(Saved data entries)
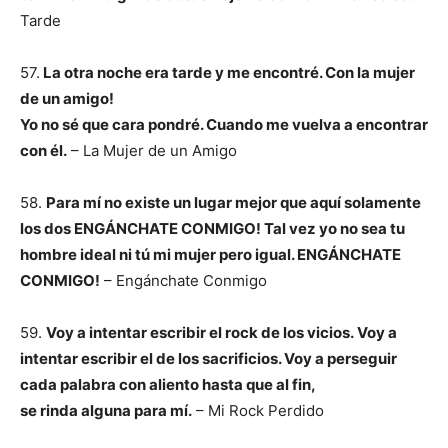
Tarde
57.
La otra noche era tarde y me encontré. Con la mujer
de un amigo!
Yo no sé que cara pondré. Cuando me vuelva a encontrar
con él.
– La Mujer de un Amigo
58.
Para mí no existe un lugar mejor que aquí solamente
los dos ENGÁNCHATE CONMIGO!
Tal vez yo no sea tu
hombre ideal ni tú mi mujer pero igual. ENGÁNCHATE
CONMIGO!
– Engánchate Conmigo
59.
Voy a intentar escribir el rock de los vicios.
Voy a
intentar escribir el de los sacrificios.
Voy a perseguir
cada palabra con aliento hasta que al fin,
se rinda alguna para mí.
– Mi Rock Perdido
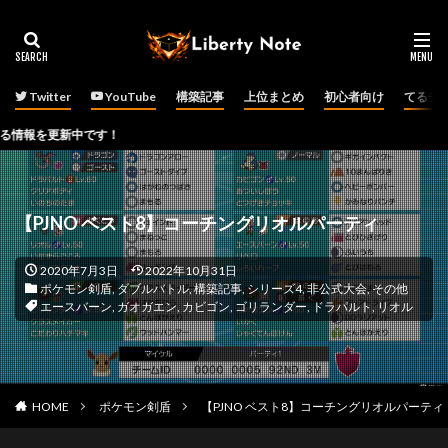
Twitter
YouTube
構築記事
上位まとめ
初心者向け
てるチ
中です！
【PJNO ベスト8】コーチングリオルパーティ
2020年7月3日
2022年10月31日
ポケモン剣盾
,
ダブルバトル
,
構築記事
,
シリーズ4
,
非公式大会
,
その他
エースバーン
,
ガオガエン
,
カビゴン
,
ゴリランダー
,
ドラパルト
,
リオル
HOME
ポケモン剣盾
【PJNO ベスト8】コーチングリオルパーティ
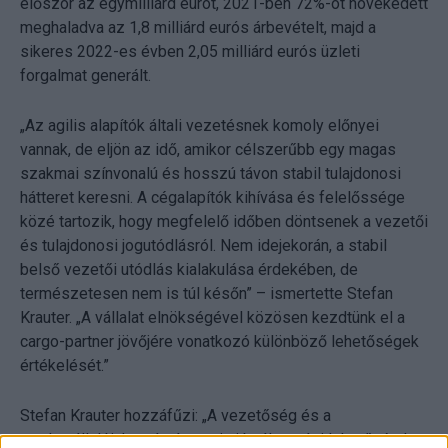
először az egymilliárd eurót, 2021-ben 72%-ot növekedett
meghaladva az 1,8 milliárd eurós árbevételt, majd a
sikeres 2022-es évben 2,05 milliárd eurós üzleti
forgalmat generált.
„Az agilis alapítók általi vezetésnek komoly előnyei
vannak, de eljön az idő, amikor célszerűbb egy magas
szakmai színvonalú és hosszú távon stabil tulajdonosi
hátteret keresni. A cégalapítók kihívása és felelőssége
közé tartozik, hogy megfelelő időben döntsenek a vezetői
és tulajdonosi jogutódlásról. Nem idejekorán, a stabil
belső vezetői utódlás kialakulása érdekében, de
természetesen nem is túl későn” – ismertette Stefan
Krauter. „A vállalat elnökségével közösen kezdtünk el a
cargo-partner jövőjére vonatkozó különböző lehetőségek
értékelését.”
Stefan Krauter hozzáfűzi: „A vezetőség és a
munkavállalóink számára az is jó választási lehetőség lett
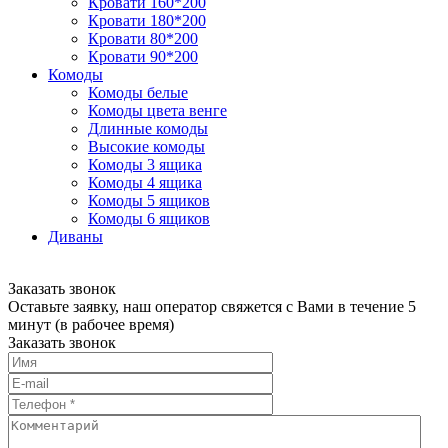
Кровати 160*200
Кровати 180*200
Кровати 80*200
Кровати 90*200
Комоды
Комоды белые
Комоды цвета венге
Длинные комоды
Высокие комоды
Комоды 3 ящика
Комоды 4 ящика
Комоды 5 ящиков
Комоды 6 ящиков
Диваны
Заказать звонок
Оставьте заявку, наш оператор свяжется с Вами в течение 5
минут (в рабочее время)
Заказать звонок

* ASSIGNMENT:
All lines above that contain the word "vezetői" are to be copied.

* EXERCISE ANSWER:
közé tartozik, hogy megfelelő időben döntsenek a vezetői
belső vezetői utódlás kialakulása érdekében, de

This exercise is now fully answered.